3.      Marktdeelnemers die houder zijn van de in lid 2 bedoelde vergunning, leveren geregistreerde stoffen van categorie 1 van bijlage I alleen aan natuurlijke of rechtspersonen die zelf houder zijn van een dergelijke vergunning en die een afnemersverklaring als bedoeld in artikel 4, lid 1, hebben ondertekend.”

19      Bijlage I bij verordening nr. 273/2004 bevat de lijst van „geregistreerde stoffen” in de zin van artikel 2, onder a), van die verordening, waaronder efedrine en pseudo-efedrine, in categorie 1.

–       Verordening nr. 111/2005

20      De definitie van het begrip „geregistreerde stof” in artikel 2, onder a), van verordening nr. 111/2005 is in wezen identiek aan die in artikel 2, onder a), van verordening nr. 273/2004.

21      Artikel 6, lid 1, van deze verordening bepaalt het volgende:

„Met uitzondering van douaneagenten en transporteurs die uitsluitend in die hoedanigheid optreden, moeten in de Gemeenschap gevestigde marktdeelnemers die zich bezighouden met in‑ en uitvoer of intermediaire activiteiten met betrekking tot geregistreerde stoffen van categorie 1 van de bijlage, in het bezit zijn van een vergunning. [...]”

22      De bijlage bij verordening nr. 111/2005, waarnaar artikel 2, onder a), van die verordening verwijst, is ook in wezen identiek aan bijlage I bij verordening nr. 273/2004.

 Verordeningen (EU) nr. 1258/2013 en (EU) nr. 1259/2013

23      De definitie van „geregistreerde stof” in respectievelijk artikel 2, onder a), van verordening nr. 273/2004 en artikel 2, onder a), van verordening nr. 111/2005 is gewijzigd bij verordening (EU) nr. 1258/2013 van het Europees Parlement en de Raad van 20 november 2013 (PB L 330, blz. 21) en verordening (EU) nr. 1259/2013 van het Europees Parlement en de Raad van 20 november 2013 (PB L 330, p. 30). Aangezien deze verordeningen echter pas op 30 december 2013 in werking zijn getreden, zijn zij op de hoofdzaken niet van toepassing.

> _Gegevensuittreksel_
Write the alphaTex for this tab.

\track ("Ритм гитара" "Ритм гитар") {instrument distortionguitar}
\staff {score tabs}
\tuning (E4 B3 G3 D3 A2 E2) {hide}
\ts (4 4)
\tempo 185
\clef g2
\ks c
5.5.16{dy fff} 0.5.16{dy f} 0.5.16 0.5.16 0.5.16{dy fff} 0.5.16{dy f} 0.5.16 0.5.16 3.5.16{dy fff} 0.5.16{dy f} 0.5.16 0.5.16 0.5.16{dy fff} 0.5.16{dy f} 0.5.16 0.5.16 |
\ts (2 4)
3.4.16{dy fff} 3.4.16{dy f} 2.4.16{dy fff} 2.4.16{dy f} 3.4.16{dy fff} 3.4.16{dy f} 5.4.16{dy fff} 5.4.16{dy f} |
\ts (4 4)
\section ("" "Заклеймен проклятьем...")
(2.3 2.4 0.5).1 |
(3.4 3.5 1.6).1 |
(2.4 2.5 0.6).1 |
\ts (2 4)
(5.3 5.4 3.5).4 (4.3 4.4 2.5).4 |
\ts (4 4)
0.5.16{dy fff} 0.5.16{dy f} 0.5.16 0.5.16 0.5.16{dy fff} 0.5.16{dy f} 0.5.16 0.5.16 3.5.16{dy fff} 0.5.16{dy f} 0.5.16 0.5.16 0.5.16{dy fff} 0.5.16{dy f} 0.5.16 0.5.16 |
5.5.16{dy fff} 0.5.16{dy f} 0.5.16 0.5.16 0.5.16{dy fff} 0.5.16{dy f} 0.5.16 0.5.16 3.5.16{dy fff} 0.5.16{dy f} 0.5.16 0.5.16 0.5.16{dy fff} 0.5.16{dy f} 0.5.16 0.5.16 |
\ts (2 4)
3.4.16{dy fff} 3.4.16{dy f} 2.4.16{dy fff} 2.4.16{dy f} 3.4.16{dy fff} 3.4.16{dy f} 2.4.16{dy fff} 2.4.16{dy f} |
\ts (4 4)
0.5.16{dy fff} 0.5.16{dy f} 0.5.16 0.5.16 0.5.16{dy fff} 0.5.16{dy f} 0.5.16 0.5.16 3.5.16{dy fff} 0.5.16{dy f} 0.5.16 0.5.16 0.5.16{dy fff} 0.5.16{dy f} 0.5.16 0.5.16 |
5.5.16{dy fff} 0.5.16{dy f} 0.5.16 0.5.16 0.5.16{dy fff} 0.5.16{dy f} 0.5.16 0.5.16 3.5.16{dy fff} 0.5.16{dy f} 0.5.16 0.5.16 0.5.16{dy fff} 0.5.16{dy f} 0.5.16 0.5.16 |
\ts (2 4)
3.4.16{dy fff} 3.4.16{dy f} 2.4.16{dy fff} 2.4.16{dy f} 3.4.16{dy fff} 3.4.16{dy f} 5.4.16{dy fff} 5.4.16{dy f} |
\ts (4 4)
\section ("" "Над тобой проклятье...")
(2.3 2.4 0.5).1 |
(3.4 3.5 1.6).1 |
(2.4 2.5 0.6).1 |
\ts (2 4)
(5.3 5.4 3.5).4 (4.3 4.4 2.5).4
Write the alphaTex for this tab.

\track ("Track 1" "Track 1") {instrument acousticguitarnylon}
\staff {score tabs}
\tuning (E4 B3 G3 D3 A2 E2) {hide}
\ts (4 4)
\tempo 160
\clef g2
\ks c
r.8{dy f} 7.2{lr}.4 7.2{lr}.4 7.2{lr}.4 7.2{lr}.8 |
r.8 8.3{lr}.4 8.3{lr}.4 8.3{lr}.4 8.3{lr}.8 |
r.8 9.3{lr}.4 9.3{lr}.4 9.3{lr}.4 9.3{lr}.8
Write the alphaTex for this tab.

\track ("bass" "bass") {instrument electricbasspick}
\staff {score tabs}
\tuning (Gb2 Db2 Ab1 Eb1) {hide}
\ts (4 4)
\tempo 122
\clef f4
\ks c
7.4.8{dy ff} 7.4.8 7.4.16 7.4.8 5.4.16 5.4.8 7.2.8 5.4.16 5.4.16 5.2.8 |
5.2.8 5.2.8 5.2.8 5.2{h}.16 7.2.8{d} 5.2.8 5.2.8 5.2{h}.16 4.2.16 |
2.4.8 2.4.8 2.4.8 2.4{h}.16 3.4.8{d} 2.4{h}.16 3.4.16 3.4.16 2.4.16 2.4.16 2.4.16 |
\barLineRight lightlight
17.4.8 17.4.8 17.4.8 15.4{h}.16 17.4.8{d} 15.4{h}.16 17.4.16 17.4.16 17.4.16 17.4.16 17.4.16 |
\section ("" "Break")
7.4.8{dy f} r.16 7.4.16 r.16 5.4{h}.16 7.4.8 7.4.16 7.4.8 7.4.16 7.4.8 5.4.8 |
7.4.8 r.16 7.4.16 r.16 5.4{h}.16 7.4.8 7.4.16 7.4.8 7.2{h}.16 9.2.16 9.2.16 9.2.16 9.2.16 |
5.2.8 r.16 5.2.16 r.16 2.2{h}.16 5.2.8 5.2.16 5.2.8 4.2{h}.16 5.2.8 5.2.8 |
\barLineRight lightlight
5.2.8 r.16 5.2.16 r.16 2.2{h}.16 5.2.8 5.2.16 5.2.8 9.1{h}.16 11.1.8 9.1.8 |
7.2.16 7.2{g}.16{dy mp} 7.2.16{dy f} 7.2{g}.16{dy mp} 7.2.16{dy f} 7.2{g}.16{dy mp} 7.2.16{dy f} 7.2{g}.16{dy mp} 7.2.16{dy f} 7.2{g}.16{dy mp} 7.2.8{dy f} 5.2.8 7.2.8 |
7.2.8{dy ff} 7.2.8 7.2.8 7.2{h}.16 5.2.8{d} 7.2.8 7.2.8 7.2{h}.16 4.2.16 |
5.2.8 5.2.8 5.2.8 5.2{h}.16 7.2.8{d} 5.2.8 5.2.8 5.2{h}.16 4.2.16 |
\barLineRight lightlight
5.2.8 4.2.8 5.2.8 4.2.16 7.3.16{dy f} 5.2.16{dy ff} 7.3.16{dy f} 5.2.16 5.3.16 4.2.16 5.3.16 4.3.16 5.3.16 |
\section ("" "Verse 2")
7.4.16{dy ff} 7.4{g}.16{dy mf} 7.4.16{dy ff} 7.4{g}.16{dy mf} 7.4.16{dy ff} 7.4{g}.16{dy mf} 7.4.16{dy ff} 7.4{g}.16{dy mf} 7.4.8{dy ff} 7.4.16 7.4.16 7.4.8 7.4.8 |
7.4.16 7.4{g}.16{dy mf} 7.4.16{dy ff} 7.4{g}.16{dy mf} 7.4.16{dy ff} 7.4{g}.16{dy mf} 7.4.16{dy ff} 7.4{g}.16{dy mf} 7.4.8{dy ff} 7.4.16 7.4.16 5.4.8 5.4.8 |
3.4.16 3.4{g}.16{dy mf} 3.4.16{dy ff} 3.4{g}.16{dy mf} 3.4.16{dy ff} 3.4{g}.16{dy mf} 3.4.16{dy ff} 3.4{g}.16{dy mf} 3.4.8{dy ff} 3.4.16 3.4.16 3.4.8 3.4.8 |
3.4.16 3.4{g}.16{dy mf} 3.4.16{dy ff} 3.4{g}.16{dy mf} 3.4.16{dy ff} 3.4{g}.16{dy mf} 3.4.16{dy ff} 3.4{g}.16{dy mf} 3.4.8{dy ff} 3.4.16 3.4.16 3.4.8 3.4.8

> _Opdrachten_
1) Welke verordeningen noemt het paginafragment met hun nummer? Geef ze allemaal.
2) Kun je uit het paginafragment het stuk tussen "19      Bijlage I bij verordening" en "van verordening nr. 273/2004.", beide inbegrepen, letterlijk herhalen?
3) Kloppen deze beweringen met het paginafragment? Antwoord bij elke bewering met ja of nee en citeer de woorden uit het paginafragment die dat bepalen.
(a) Efedrine staat in categorie 1 van bijlage I bij verordening nr. 273/2004.
(b) Verordening (EU) nr. 1258/2013 is van toepassing op de hoofdzaken.
(c) Douaneagenten die uitsluitend in die hoedanigheid optreden, moeten in het bezit zijn van een vergunning.

> _Eindresultaten_
1)
- Verordening nr. 273/2004
- Verordening nr. 111/2005
- Verordening (EU) nr. 1258/2013
- Verordening (EU) nr. 1259/2013

2)
19      Bijlage I bij verordening nr. 273/2004 bevat de lijst van „geregistreerde stoffen” in de zin van artikel 2, onder a), van die verordening, waaronder efedrine en pseudo-efedrine, in categorie 1.

–       Verordening nr. 111/2005

20      De definitie van het begrip „geregistreerde stof” in artikel 2, onder a), van verordening nr. 111/2005 is in wezen identiek aan die in artikel 2, onder a), van verordening nr. 273/2004.

3)
(a) Ja: "waaronder efedrine en pseudo-efedrine, in categorie 1"
(b) Nee: "zijn zij op de hoofdzaken niet van toepassing"
(c) Nee: "Met uitzondering van douaneagenten en transporteurs die uitsluitend in die hoedanigheid optreden"